Luis Pardo Sainz is the president of the Asociación de Radiodifusores de Chile (ARCHI).
SANTIAGO, Chile — According to a survey from GFK Adimark, released after fires ravaged parts of Chile in February, 82 percent of the population said they turn to radio, over other media for vital information. Social media came in second with 65 percent, television claimed third with 62 percent, followed by newspapers with 61 percent.
“There’s a practical reason for this choice,” explains Luis Pardo Sainz, president of the country’s radio broadcast association, Asociación de Radiodifusores de Chile. “Electricity often goes out during catastrophes, but radio stations can continue to transmit using their backup generators,” he said.
To strengthen radio’s role during emergency situations, ARCHI organizes crisis management training courses to help journalists understand and accurately report on information related to seismic, volcanic and extreme weather conditions. “In some cases during disasters, local radio stations in Chile organize joint broadcasts, share information, equipment and provide general assistance,” Pardo added.

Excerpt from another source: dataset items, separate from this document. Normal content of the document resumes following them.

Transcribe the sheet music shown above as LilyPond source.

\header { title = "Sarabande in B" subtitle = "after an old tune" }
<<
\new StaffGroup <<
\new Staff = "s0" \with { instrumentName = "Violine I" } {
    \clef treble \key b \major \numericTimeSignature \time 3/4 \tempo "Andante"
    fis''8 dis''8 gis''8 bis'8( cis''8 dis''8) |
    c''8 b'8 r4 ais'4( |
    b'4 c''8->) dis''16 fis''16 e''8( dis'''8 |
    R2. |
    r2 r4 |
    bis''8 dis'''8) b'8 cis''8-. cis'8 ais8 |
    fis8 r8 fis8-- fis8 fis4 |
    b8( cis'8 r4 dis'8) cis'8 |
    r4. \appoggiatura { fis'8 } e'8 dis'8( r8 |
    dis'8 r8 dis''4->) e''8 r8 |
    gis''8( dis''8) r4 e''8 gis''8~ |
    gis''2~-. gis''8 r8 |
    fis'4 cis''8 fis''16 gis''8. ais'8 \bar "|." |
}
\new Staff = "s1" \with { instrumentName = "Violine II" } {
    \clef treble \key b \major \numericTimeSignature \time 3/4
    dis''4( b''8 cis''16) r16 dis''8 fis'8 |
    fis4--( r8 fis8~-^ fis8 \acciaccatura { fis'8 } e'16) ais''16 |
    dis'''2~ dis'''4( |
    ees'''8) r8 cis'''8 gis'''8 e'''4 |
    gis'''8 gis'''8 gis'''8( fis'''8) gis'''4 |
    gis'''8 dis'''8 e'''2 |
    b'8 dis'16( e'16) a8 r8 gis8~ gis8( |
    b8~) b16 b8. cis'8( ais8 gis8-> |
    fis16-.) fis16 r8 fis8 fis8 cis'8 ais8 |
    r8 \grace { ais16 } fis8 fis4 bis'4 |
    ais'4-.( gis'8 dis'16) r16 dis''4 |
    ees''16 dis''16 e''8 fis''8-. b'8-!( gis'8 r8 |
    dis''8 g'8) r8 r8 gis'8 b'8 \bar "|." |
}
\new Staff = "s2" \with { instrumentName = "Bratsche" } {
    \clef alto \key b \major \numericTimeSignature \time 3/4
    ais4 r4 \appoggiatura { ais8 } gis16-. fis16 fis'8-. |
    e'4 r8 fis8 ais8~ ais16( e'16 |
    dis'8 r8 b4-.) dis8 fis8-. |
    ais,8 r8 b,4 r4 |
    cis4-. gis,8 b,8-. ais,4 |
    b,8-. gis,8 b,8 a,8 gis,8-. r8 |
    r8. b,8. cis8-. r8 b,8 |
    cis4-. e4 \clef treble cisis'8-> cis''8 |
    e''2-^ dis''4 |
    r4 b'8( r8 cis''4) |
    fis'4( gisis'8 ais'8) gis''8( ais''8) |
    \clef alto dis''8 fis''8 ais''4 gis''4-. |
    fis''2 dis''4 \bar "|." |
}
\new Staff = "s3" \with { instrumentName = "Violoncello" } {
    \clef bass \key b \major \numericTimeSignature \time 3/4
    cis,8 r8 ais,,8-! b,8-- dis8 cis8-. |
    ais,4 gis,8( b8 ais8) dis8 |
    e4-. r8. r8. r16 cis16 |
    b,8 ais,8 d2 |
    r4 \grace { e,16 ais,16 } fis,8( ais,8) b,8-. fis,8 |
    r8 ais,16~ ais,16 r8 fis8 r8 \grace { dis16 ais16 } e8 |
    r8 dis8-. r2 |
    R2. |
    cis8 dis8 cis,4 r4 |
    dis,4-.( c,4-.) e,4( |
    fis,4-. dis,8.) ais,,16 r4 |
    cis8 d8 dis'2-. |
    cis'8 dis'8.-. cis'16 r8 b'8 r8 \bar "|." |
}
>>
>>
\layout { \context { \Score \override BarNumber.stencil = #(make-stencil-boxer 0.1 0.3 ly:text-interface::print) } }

“Collaboration protocols between the Oficina Nacional de Emergencia del Ministerio del Interior y Seguridad Pública (the National Emergency Office of the Minister of the Interior and Public Security) and ARCHI are in place, and our organization actively participates in emergency planning,” continued Pardo. “When a major incident occurs, radio broadcasters in Chile are prepared to help out with the various aspects of crisis management. This brings calm and relief to many people.”
Pardo added that ARCHI has alliances with social and religious organizations such as Hogar de Cristo and Un Techo Para Chile, stating that together they also organize fundraising campaigns.
Because of radio’s importance in times of disaster, ONEMI has now decided to include a low-cost solar radio receiver in the emergency kit that is distributed to the population during emergencies. Designed by Shackleton Group Chile, this device, made of cardboard, runs without batteries or electricity.
Beyond emergencies, many Chileans still tend to favor radio over other forms of entertainment. Latest surveys show 80 percent of those over the age of 15 listening to radio frequently, while 62 percent listen to it daily.